W pewnym więc sensie oczekuje się od naukowców, że będą kolejnymi Darwinami. Tyle że warunki, w jakich pracował Darwin, nie są porównywalne ze współczesnymi. Darwin trafił na Beagle jako przyrodnik mający opisywać ciekawostki ze słabo wówczas znanych regionów. A tak naprawdę to nawet nie, bo przyrodnik już na Beagle był zatrudniony, tylko nie był dość wysokiego stanu, by towarzyszyć kapitanowi przy kolacjach. Od Darwina więc oczekiwano przede wszystkim tego, że będzie elokwentnym towarzyszem, a potem – że będzie przyczynkarzem opisującym osobliwości Nowego Świata.

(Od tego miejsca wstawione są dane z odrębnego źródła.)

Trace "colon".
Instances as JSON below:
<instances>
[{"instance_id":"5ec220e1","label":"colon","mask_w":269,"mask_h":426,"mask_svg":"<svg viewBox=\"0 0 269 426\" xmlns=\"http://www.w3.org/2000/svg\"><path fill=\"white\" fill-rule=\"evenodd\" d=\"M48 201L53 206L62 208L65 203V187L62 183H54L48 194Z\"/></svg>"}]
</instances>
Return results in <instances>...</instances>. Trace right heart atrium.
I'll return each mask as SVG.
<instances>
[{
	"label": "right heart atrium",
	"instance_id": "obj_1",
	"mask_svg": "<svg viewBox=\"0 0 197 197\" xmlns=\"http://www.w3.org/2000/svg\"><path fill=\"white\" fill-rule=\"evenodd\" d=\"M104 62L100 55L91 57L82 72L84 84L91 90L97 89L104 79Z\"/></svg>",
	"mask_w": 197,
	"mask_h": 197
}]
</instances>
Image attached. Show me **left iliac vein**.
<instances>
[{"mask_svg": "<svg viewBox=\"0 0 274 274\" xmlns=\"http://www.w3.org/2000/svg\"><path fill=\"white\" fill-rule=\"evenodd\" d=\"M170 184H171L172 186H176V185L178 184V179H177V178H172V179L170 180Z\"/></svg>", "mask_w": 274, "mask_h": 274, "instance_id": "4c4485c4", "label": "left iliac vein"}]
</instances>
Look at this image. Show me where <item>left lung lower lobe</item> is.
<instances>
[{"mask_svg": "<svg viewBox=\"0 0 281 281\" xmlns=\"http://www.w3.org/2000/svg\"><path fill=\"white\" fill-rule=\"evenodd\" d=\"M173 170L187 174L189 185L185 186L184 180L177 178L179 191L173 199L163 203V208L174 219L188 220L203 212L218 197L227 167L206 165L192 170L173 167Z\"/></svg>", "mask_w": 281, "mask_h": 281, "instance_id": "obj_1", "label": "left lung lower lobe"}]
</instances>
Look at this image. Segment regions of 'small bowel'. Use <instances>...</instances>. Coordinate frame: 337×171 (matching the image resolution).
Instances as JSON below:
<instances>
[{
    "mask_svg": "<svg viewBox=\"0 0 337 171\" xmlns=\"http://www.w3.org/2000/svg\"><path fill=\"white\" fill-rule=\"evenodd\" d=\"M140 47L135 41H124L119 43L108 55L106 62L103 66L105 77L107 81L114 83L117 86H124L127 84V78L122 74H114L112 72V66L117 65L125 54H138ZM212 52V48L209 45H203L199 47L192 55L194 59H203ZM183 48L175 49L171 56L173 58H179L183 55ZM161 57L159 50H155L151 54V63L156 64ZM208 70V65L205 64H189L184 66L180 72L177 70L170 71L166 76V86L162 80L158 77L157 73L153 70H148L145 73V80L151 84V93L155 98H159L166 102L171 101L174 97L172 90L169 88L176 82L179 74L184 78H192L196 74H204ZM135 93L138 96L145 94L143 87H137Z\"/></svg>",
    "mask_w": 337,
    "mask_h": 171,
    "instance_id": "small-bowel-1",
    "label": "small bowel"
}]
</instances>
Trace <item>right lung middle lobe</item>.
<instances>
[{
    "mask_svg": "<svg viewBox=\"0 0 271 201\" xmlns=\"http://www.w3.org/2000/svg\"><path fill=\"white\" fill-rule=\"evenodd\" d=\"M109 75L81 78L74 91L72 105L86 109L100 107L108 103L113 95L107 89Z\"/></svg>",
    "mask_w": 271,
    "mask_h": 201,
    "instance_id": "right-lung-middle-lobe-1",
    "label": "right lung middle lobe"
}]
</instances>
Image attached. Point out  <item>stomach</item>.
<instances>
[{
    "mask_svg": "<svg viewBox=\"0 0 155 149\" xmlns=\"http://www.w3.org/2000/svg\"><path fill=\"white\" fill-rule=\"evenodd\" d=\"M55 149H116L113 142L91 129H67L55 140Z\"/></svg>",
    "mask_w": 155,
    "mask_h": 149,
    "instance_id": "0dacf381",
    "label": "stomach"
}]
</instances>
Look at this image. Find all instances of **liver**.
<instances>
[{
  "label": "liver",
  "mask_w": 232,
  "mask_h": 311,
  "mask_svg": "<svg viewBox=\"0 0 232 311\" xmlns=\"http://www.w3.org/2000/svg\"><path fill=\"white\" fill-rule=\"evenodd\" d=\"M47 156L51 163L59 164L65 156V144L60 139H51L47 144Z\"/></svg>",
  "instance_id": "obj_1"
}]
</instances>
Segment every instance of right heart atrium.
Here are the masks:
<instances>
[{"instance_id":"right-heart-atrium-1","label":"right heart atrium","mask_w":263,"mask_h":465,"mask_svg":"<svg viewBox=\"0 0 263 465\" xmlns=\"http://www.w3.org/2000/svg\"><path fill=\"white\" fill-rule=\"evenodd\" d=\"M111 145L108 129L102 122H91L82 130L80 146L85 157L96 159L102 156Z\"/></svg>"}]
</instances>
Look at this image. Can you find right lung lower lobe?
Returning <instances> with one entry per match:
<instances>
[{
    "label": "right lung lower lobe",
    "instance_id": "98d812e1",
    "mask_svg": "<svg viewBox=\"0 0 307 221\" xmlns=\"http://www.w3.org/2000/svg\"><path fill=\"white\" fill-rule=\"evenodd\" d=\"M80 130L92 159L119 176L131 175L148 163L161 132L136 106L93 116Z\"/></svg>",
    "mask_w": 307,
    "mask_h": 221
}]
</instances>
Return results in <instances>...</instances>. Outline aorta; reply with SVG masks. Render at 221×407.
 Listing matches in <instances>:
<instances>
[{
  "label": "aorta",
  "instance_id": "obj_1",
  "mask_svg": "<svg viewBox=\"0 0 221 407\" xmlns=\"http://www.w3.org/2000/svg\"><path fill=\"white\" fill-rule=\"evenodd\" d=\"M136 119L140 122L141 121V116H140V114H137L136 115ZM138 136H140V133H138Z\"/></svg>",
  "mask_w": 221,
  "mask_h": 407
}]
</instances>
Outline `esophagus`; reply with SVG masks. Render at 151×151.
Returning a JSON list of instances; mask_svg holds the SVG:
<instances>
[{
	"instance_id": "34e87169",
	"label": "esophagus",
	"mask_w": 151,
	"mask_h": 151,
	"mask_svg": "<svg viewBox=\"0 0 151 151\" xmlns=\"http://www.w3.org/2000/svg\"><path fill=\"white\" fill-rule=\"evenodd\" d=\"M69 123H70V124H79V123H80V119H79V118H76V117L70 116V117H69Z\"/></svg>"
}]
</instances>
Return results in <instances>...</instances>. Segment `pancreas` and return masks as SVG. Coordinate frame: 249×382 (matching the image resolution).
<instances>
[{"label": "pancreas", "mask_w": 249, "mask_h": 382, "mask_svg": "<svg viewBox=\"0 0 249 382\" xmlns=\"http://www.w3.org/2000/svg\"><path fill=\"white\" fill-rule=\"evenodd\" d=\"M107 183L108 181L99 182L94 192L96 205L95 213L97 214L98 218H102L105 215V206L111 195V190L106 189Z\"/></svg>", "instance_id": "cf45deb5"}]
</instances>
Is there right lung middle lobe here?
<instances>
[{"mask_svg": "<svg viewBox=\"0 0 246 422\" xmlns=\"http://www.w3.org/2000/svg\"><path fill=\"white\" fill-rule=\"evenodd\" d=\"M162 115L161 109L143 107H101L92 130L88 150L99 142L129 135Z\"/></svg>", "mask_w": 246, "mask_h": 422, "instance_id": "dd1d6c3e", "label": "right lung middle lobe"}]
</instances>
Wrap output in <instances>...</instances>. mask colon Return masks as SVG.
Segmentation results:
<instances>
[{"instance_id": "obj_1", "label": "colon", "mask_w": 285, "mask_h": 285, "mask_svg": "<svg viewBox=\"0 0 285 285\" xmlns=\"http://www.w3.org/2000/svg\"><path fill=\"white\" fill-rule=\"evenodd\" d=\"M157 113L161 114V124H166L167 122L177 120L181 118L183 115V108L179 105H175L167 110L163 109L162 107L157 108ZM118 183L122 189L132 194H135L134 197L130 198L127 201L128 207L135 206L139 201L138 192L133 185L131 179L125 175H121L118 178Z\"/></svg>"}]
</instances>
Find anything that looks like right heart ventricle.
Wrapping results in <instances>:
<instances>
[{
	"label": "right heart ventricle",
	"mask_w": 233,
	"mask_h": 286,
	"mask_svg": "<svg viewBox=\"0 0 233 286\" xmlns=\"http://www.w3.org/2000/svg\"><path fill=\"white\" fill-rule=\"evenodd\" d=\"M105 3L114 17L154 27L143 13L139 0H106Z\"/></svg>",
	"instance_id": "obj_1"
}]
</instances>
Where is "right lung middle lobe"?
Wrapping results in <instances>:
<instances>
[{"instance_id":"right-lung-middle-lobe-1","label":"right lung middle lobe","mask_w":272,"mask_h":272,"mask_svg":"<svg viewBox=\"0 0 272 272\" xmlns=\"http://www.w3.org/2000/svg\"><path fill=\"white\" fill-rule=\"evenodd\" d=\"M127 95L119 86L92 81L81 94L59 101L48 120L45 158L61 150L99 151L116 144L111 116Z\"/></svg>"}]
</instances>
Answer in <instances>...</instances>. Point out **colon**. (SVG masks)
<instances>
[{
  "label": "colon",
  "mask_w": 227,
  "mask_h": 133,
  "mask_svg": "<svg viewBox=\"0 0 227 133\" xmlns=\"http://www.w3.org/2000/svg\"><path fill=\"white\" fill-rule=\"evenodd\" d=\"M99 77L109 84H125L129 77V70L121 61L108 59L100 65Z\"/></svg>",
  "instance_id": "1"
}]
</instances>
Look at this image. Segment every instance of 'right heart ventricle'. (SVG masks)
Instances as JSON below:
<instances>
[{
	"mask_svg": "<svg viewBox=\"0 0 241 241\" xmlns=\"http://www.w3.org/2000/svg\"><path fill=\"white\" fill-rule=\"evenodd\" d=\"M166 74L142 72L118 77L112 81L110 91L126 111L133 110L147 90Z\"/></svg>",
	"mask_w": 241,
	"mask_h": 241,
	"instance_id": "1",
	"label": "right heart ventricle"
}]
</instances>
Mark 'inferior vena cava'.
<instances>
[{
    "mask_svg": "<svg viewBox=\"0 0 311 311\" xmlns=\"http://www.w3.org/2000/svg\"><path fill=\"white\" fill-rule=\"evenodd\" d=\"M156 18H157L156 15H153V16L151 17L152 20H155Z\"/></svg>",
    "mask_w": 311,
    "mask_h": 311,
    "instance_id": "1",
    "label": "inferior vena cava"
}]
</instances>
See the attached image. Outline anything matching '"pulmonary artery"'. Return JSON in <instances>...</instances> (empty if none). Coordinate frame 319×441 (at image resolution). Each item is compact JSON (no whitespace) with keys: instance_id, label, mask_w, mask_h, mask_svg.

To, że z tych przyczynków udało mu się złożyć rewolucyjną teorię naukową, to osobna sprawa, na którą składało się wiele czynników, łącznie z tym, że Darwin utrzymywał się z ziemiaństwa, a nie z grantów badawczych. Wielu innych równie genialnych ludzi w tym czasie musiało się zajmować wydobywaniem węgla, uprawianiem roli albo nauczaniem dzieci, a nie rozmyślaniem nad podobieństwami dywergencji galapagoskich żółwi i hodowli gołębi. Darwina nie poganiało rozliczenie grantu i opublikował swoje główne dzieło po dwudziestu latach dopieszczania. No i wreszcie – ikon takich jak Darwin jest kilka, a większość naukowców współczesnych naprawdę nie musi odkrywać wielkich praw. Dokładanie przyczynków, z których ktoś kiedyś może złoży teorię, też jest ważne, choć obecnie cenione nisko.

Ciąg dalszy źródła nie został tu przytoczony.